Billed as a refuge for the “penance and rehabilitation” of “fallen” — aka single and pregnant — women, Ireland’s Magdalene Laundries, as operated by the Catholic Church, were in reality a hotbed of abuse for the tens of thousands of miserable souls who were banished there from 1922 to the late 1990s.

 

Coal merchant Bill Furlong (Murphy, emoting like the clappers, primarily in silence) is unaware of any of this as he goes about his delivery business in the lead-up to Christmas 1985. Bill has enough piled on his plate as it is: although a good man with a loyal wife (Walsh) and five bouncy daughters, he is cursed with unhappy childhood memories that plague him by day and leave him sleepless by night.

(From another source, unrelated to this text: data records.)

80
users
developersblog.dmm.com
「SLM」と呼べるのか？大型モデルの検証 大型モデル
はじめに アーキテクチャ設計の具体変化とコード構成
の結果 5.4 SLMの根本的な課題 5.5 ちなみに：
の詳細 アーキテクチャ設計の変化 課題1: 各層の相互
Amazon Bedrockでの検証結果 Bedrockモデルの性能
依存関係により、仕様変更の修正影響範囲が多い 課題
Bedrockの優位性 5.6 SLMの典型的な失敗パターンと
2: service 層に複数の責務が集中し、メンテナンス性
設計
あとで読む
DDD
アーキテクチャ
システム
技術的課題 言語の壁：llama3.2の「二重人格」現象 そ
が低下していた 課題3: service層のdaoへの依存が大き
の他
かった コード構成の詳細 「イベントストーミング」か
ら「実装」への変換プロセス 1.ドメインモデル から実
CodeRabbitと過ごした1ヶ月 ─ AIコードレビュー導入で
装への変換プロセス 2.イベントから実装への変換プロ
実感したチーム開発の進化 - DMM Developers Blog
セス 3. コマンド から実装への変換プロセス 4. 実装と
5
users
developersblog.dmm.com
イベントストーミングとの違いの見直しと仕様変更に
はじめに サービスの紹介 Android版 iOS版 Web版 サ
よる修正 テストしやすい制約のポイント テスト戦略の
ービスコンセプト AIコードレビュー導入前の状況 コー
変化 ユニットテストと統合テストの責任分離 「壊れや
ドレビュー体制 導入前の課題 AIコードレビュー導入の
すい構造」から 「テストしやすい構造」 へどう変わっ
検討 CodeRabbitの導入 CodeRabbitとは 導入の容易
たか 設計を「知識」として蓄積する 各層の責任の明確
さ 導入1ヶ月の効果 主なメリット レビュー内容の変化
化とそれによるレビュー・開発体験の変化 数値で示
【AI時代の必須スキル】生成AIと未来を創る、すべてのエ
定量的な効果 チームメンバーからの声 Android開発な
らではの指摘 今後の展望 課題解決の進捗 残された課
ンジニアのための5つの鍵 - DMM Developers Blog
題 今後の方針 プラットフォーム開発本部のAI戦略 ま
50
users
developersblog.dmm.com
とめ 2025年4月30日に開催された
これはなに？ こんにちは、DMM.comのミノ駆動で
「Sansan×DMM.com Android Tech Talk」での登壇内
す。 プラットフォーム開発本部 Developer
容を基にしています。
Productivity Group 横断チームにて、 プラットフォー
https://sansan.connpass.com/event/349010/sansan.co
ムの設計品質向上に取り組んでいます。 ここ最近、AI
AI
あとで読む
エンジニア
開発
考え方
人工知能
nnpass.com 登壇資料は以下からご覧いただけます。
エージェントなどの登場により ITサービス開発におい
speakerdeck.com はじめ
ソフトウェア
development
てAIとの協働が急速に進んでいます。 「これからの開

It’s a burden that grows a damned sight heavier when he walks into the innocuous looking local Magdalene convent to discover a desperate inmate (Zara Devlin) held captive in a freezing shed.

 

Although spared the indignities of poverty when taken in by a wealthy woman (Michelle Fairley) after his single mother’s death, Bill has internalised injuries that instinctively attune him to the suffering of others. The anguish of the Magdalene girls is as present to him as his own, despite the best efforts of their crafty Mother Superior (Watson), who papers the cracks in her establishment’s grimy facade with the sinister ease of a Mafia don.

 

Director Tim Mielants and screenwriter Enda Walsh’s adaptation of Claire Keegan’s 2021 novella frames a rural Ireland that is glacial and grey, the convent at its centre a sterile telescoping of misery. As insidious as he now understands the nuns to be, Bill is unable to shake the outrage he has witnessed. Torn between the ungodly truth of what they’re all up to and the urging of those around him to disregard it for his family’s protection, his only recourse in the end is to do what he knows to be right.